The Lundeberg Derby Monument, on First and Wall streets (47°36′53″N122°20′56″W / 47.6147°N 122.3489°W / 47.6147; -122.3489), is a part of a series of works in Seattle, Washington created to improve First Street in 1987 called the First Avenue Project.[11] The statue was installed by Buster Simpson when the building behind it, the El Gaucho Inn, was still owned and occupied by the Sailor's union. The statue is dedicated to Lundeberg, a key figure in the Sailor's Union Strike of 1886.[12] Lundeberg created the sub/Union cap that was later known as the "Lundeberg Stetson".[13][14][7] The statue's pillars stand roughly three feet high, atop the northernmost pillar is a derby cap, worn by members of the Sailors Union. The pillars were salvaged by Jack Mackie and Buster Simpson from a quarry just before it went bankrupt, the two of the artists involved in First Avenue Project.[15]
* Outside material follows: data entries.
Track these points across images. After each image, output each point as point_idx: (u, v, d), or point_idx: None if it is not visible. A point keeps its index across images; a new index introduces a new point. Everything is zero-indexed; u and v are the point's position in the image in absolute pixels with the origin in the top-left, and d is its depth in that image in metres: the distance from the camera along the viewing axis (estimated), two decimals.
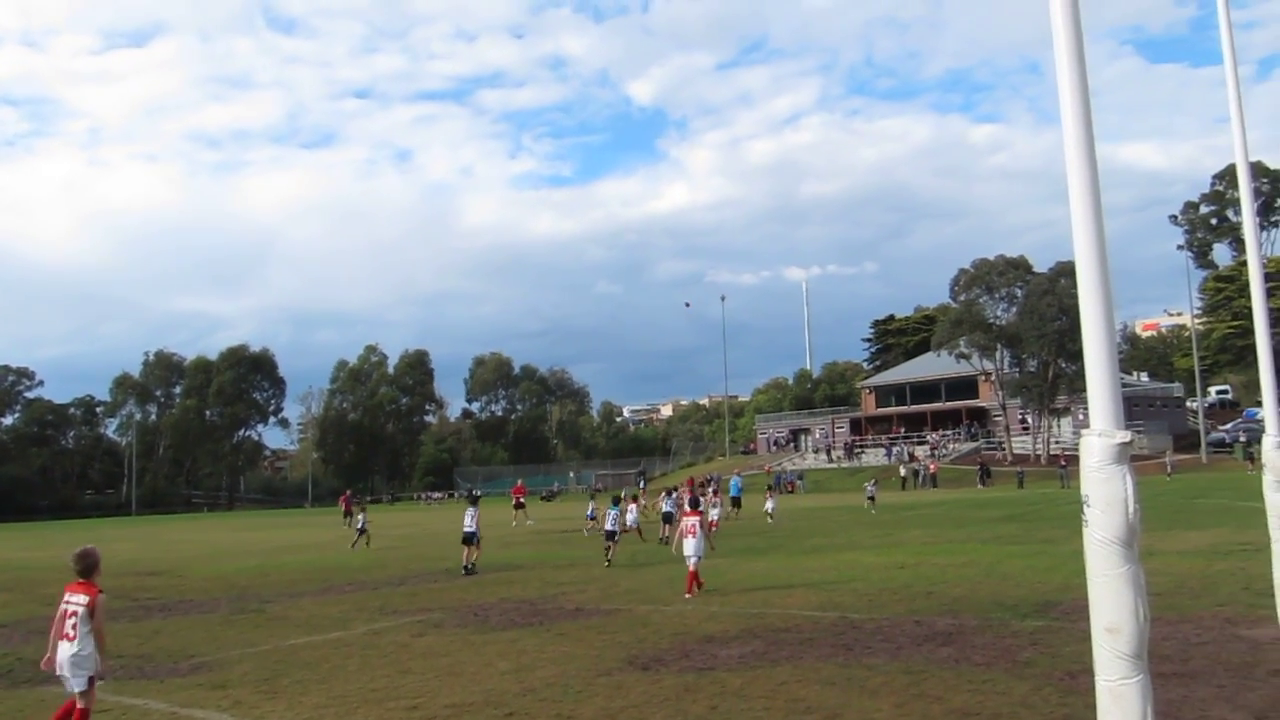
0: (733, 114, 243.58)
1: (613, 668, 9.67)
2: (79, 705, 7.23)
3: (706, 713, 7.71)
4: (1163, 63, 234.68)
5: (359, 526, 30.65)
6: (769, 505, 34.36)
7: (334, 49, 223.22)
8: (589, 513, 33.22)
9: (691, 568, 15.20)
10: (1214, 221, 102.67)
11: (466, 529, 21.01)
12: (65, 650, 7.26)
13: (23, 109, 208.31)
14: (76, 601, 7.38)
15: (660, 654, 10.31)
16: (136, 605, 17.10)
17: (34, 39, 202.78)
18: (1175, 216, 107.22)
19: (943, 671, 8.80)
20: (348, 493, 54.44)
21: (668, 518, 27.42)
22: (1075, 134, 4.33)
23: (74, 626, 7.28)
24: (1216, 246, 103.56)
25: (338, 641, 12.16)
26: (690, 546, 15.28)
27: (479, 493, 32.19)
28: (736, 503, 39.70)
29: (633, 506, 29.22)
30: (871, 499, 39.22)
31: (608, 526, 22.66)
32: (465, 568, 20.39)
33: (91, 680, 7.25)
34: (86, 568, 7.62)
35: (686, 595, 14.88)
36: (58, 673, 7.34)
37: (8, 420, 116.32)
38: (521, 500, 39.80)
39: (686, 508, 17.24)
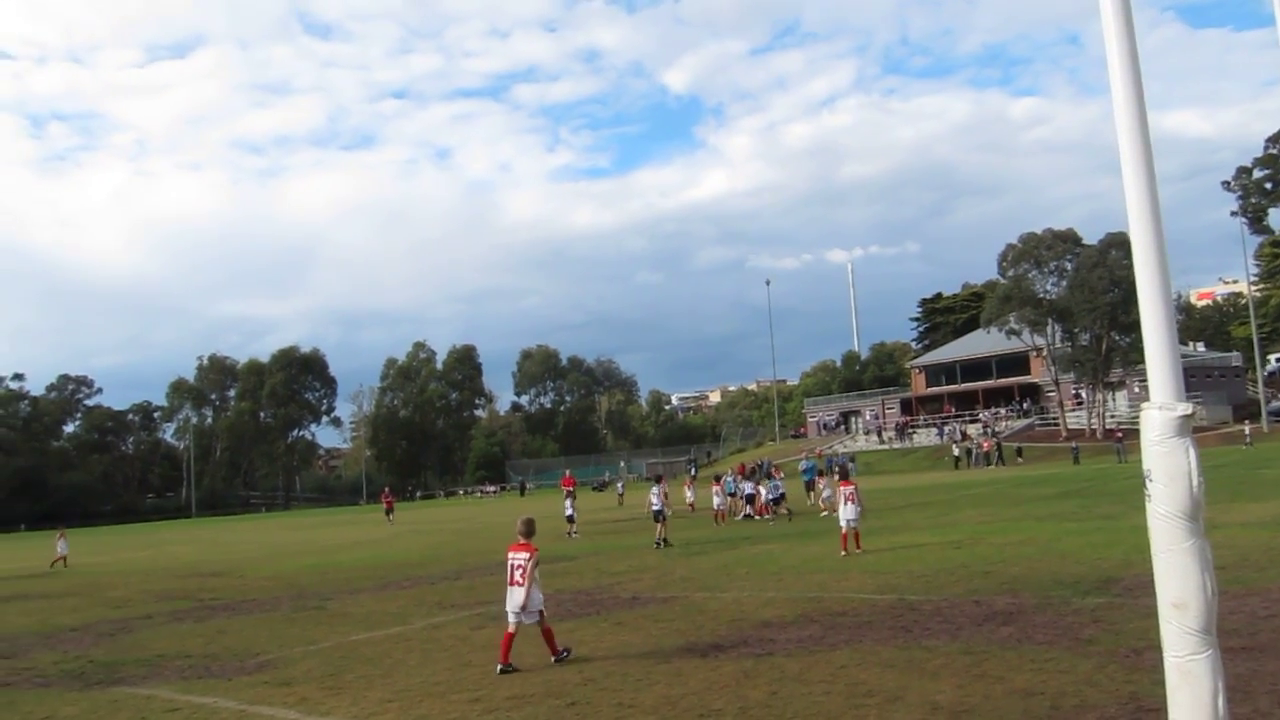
0: (768, 99, 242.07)
1: (671, 655, 9.69)
2: (544, 626, 9.74)
3: (766, 698, 7.70)
4: (1206, 28, 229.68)
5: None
6: (826, 493, 30.06)
7: (370, 51, 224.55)
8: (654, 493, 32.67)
9: (844, 530, 17.75)
10: (1269, 185, 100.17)
11: (654, 507, 23.57)
12: (516, 594, 9.64)
13: (72, 123, 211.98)
14: (520, 557, 9.74)
15: (718, 640, 10.32)
16: (201, 606, 17.41)
17: (79, 55, 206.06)
18: (1228, 182, 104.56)
19: (1004, 651, 8.72)
20: (387, 490, 55.06)
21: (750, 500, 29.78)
22: (1126, 103, 4.25)
23: (522, 575, 9.62)
24: (1272, 211, 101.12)
25: (398, 636, 12.30)
26: (850, 511, 17.71)
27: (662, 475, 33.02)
28: (809, 486, 36.52)
29: (716, 488, 29.71)
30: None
31: (654, 507, 23.85)
32: (657, 543, 22.43)
33: (541, 613, 9.68)
34: (529, 531, 10.14)
35: (842, 552, 17.32)
36: (509, 608, 9.67)
37: (69, 428, 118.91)
38: (571, 490, 39.68)
39: (836, 478, 20.65)
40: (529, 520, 10.39)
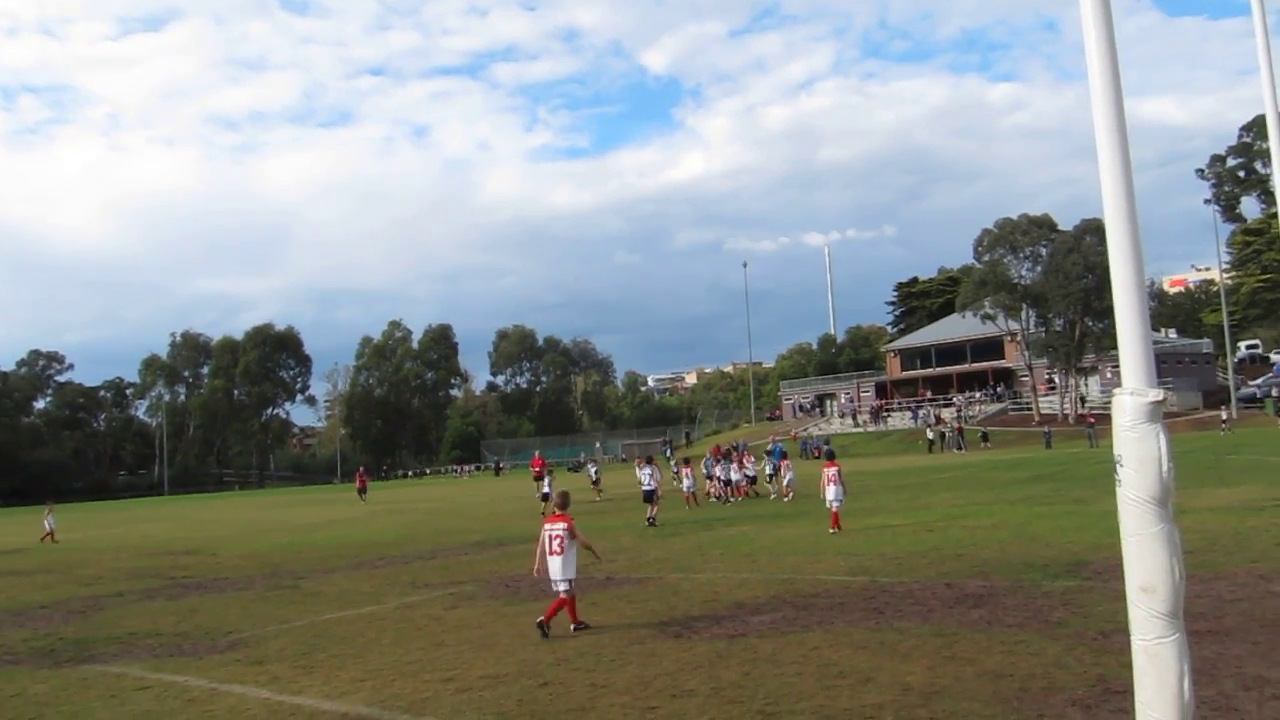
0: (747, 81, 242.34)
1: (645, 636, 9.73)
2: (564, 597, 10.23)
3: (739, 679, 7.75)
4: (1182, 15, 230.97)
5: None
6: (788, 476, 29.18)
7: (348, 27, 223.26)
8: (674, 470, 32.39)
9: (833, 509, 18.43)
10: (1241, 174, 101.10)
11: (646, 487, 24.09)
12: (555, 563, 10.30)
13: (43, 96, 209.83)
14: (558, 528, 10.41)
15: (691, 621, 10.36)
16: (173, 584, 17.33)
17: (51, 27, 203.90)
18: (1202, 170, 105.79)
19: (974, 634, 8.80)
20: (361, 470, 54.83)
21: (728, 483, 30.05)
22: (1103, 89, 4.26)
23: (560, 544, 10.28)
24: (1245, 200, 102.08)
25: (371, 616, 12.28)
26: (834, 492, 18.42)
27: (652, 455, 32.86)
28: (775, 471, 33.17)
29: (685, 470, 29.87)
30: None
31: (646, 486, 24.47)
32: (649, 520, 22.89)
33: (571, 582, 10.32)
34: (564, 503, 11.13)
35: (831, 530, 18.06)
36: (551, 576, 10.39)
37: (40, 404, 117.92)
38: (540, 473, 38.82)
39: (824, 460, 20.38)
40: (564, 493, 11.66)
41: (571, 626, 10.18)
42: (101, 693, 8.77)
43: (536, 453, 44.56)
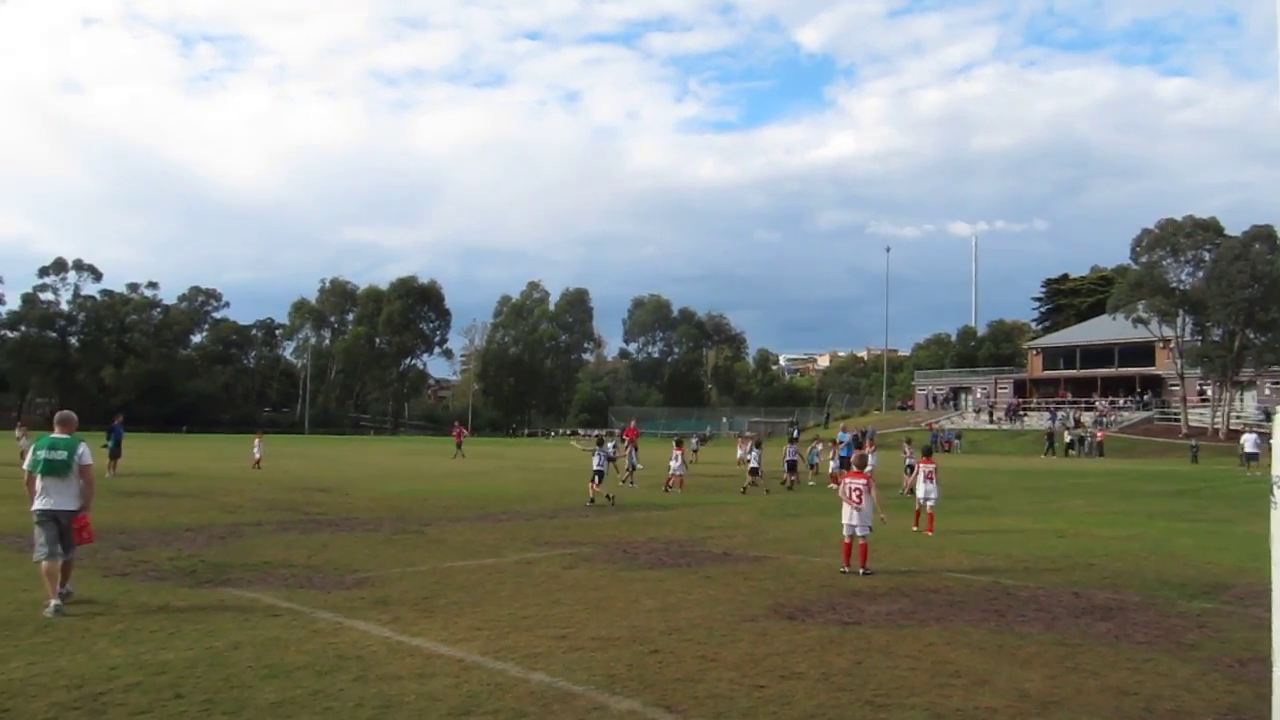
0: (903, 62, 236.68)
1: (758, 614, 9.70)
2: (863, 543, 12.30)
3: (850, 666, 7.66)
4: None
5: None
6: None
7: None
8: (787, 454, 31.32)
9: (928, 509, 17.05)
10: None
11: (596, 467, 22.94)
12: (854, 513, 12.31)
13: (218, 45, 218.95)
14: (858, 483, 12.48)
15: (806, 604, 10.28)
16: (307, 519, 18.07)
17: None
18: None
19: (1100, 647, 8.49)
20: (458, 424, 56.15)
21: (791, 466, 29.00)
22: None
23: (859, 497, 12.35)
24: None
25: (492, 568, 12.57)
26: (929, 490, 16.98)
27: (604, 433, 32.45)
28: (844, 463, 28.16)
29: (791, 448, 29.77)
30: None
31: (752, 464, 25.80)
32: (607, 498, 22.54)
33: (869, 529, 12.38)
34: (862, 463, 13.34)
35: (922, 530, 16.87)
36: (847, 523, 12.39)
37: (196, 338, 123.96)
38: (634, 441, 37.24)
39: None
40: (864, 455, 14.55)
41: (860, 570, 12.10)
42: (235, 615, 9.21)
43: (632, 422, 44.67)
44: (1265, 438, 42.59)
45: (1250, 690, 6.87)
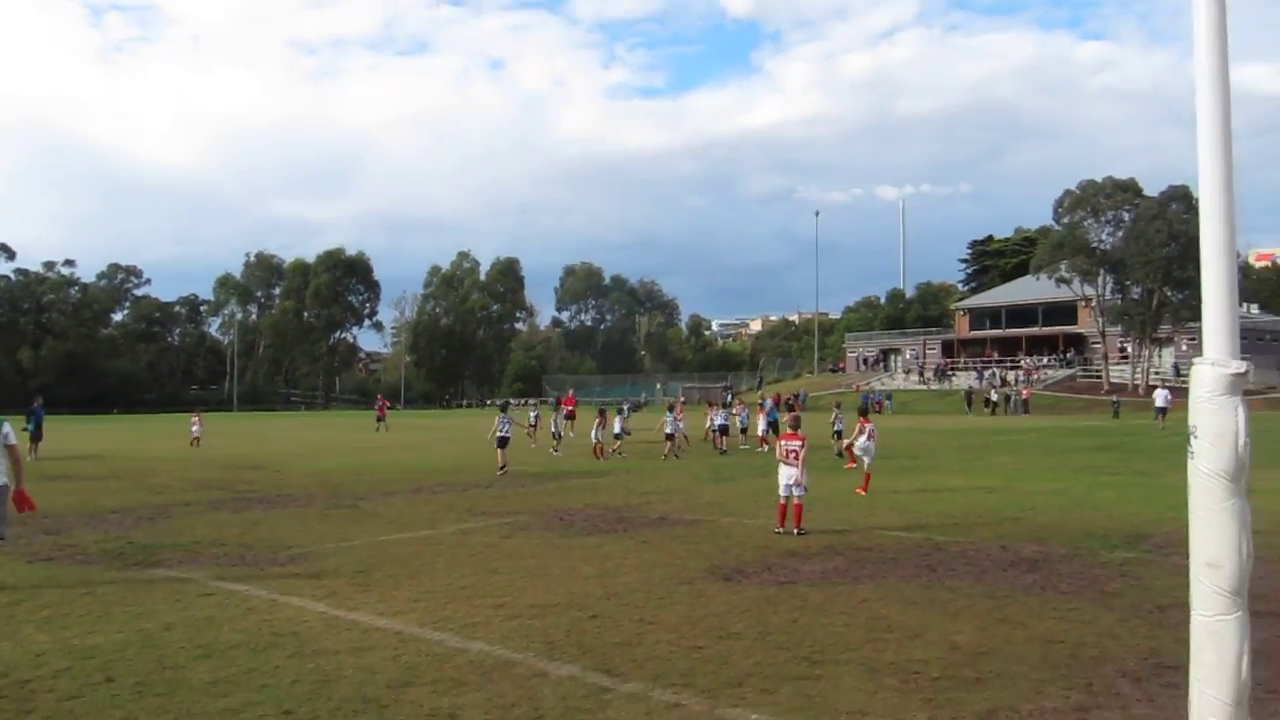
0: (828, 27, 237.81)
1: (695, 577, 9.79)
2: (798, 502, 12.57)
3: (787, 624, 7.77)
4: None
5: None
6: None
7: None
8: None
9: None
10: None
11: (501, 434, 22.94)
12: (790, 472, 12.57)
13: (129, 14, 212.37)
14: (794, 444, 12.81)
15: (742, 565, 10.40)
16: (238, 497, 17.80)
17: None
18: None
19: (1027, 598, 8.72)
20: (380, 397, 55.83)
21: (724, 430, 30.29)
22: (1208, 52, 4.10)
23: (795, 457, 12.65)
24: None
25: (428, 539, 12.51)
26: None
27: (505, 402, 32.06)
28: (774, 427, 28.50)
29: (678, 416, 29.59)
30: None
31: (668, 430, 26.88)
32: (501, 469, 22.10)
33: (805, 490, 12.72)
34: (796, 424, 13.54)
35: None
36: (784, 482, 12.66)
37: (117, 316, 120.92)
38: (572, 411, 38.17)
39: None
40: (798, 416, 14.60)
41: (795, 530, 12.34)
42: (167, 596, 9.06)
43: (570, 391, 44.80)
44: (1175, 392, 44.07)
45: (1169, 635, 7.10)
Lundeberg was 6 feet 2+1⁄2 inches tall and weighed 190 pounds[16]
Lundeberg was tattooed and "never ducked a waterfront strike or a dock brawl"[16]
Lundeberg had a longstanding feud with longshoreman's president Harry Bridges.[16]
Lundeberg "once got a smashed jaw from a C.I.O.-swung baseball bat"[16]
In testimony before the Canadian Parliament in 1996, David Broadfoot of the Canadian Merchant Navy Association recalled that in 1946, "Our government imported a thug, a real heavy-duty gangster from Brooklyn (Hal C. Banks), to smash our union and bring in the Seafarers' International Union ... which was no different from the Teamsters at its worst and no different from the longshoremen's association at its worst ... They came on our ships with baseball bats and bicycle chains. That's how they introduced their union to Canada."